The formation of Web3 communities is philosophically fascinating. Almost every technology that has made the most impact on humanity has allowed people to collaborate in larger groups, and Web3 is no exception; Web3 communities and DAOs demonstrate this point. But when it comes down to actually managing Web3 communities on platforms such as Discord and Telegram, we come back down to earth. These communities require granular day‐to‐day operations to get off the ground and then continue to thrive and grow. Communities on Discord meet regularly on weekly or monthly phone calls, during which project leads usually update the group on progress and road map. Most DAOs have their own communities on Discord whose members are the members of the DAO. These DAO communities participate in similar activities, but they also use the channels to discuss their votes on investing opportunities and new members.

In the context of the marketing funnel, the CTA to join the community usually appears at the engagement stage: it can be a primary or secondary CTA on a product website or a CTA on a social media account. On the shallowest level, community channels, like social media channels, function as holding tanks for potential users who are willing to engage, enabling projects to continually retarget them with CTAs to convert to using a product. Although this framing makes sense in a Web2 context, it's far too reductive a way to understand how communities function in Web3. The community isn't a group waiting to be marketed to by the project; they become part of the project themselves. In Web3, the marketer merges with the community, the community with the marketer. We all become one.

- INFORMATION PROVIDED
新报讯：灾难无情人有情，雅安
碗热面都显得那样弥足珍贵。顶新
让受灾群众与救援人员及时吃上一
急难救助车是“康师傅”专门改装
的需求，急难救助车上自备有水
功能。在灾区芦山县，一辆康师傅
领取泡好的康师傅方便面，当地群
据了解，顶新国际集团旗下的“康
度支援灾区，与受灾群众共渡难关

--

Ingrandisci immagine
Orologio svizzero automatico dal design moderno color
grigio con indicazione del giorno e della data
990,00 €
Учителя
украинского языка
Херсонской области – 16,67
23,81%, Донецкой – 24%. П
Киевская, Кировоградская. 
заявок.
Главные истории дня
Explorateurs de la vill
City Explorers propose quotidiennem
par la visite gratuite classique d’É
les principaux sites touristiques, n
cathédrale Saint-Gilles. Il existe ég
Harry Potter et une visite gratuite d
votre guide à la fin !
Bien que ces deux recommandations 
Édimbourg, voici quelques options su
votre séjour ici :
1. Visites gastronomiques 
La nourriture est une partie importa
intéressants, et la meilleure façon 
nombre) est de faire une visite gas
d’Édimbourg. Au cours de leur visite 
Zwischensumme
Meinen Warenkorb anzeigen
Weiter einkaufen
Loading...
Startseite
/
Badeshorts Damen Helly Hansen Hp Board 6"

- COMPLETE THE FOLLOWING
1. According to the Web3 communities passage, how often do communities on Discord meet on phone calls?
2. Quote the entries starting at the line that contains "新报讯：灾难无情人有情，雅安", and stop after the line that contains "度支援灾区，与受灾群众共渡难关".
The Web3 communities passage and the entries have no connection to each other.

- RESULTS FOR THE EXERCISE
1. Weekly or monthly.

2.
新报讯：灾难无情人有情，雅安
碗热面都显得那样弥足珍贵。顶新
让受灾群众与救援人员及时吃上一
急难救助车是“康师傅”专门改装
的需求，急难救助车上自备有水
功能。在灾区芦山县，一辆康师傅
领取泡好的康师傅方便面，当地群
据了解，顶新国际集团旗下的“康
度支援灾区，与受灾群众共渡难关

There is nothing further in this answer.